>> START RECORD EXCERPTS

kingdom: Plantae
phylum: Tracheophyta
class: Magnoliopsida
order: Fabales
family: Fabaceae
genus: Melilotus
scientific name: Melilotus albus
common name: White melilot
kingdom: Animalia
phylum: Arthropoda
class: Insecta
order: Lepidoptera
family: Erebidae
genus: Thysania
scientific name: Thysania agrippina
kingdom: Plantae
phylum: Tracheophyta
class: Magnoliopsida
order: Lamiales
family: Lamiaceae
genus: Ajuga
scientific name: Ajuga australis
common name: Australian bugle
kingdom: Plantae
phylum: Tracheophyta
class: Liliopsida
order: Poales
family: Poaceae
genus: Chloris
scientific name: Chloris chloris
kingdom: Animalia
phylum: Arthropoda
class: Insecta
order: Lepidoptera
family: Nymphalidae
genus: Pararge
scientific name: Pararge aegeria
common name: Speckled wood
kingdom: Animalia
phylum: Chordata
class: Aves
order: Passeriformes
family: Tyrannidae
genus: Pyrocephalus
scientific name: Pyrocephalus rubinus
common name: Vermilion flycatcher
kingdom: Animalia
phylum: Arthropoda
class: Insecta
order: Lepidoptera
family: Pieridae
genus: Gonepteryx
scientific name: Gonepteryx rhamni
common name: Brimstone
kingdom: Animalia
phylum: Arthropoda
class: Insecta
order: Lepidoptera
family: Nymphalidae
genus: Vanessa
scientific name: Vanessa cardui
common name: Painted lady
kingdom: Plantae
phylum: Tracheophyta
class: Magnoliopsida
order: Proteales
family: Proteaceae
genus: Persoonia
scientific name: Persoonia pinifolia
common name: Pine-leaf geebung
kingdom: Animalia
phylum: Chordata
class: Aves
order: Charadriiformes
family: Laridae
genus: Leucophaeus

>> END RECORD EXCERPTS

PROMPT – Can you copy, unchanged, the lines starting with the one that contains "genus: Melilotus" and going on through the one that contains "genus: Vanessa"?

SOLUTION TO THIS TASK –
genus: Melilotus
scientific name: Melilotus albus
common name: White melilot
kingdom: Animalia
phylum: Arthropoda
class: Insecta
order: Lepidoptera
family: Erebidae
genus: Thysania
scientific name: Thysania agrippina
kingdom: Plantae
phylum: Tracheophyta
class: Magnoliopsida
order: Lamiales
family: Lamiaceae
genus: Ajuga
scientific name: Ajuga australis
common name: Australian bugle
kingdom: Plantae
phylum: Tracheophyta
class: Liliopsida
order: Poales
family: Poaceae
genus: Chloris
scientific name: Chloris chloris
kingdom: Animalia
phylum: Arthropoda
class: Insecta
order: Lepidoptera
family: Nymphalidae
genus: Pararge
scientific name: Pararge aegeria
common name: Speckled wood
kingdom: Animalia
phylum: Chordata
class: Aves
order: Passeriformes
family: Tyrannidae
genus: Pyrocephalus
scientific name: Pyrocephalus rubinus
common name: Vermilion flycatcher
kingdom: Animalia
phylum: Arthropoda
class: Insecta
order: Lepidoptera
family: Pieridae
genus: Gonepteryx
scientific name: Gonepteryx rhamni
common name: Brimstone
kingdom: Animalia
phylum: Arthropoda
class: Insecta
order: Lepidoptera
family: Nymphalidae
genus: Vanessa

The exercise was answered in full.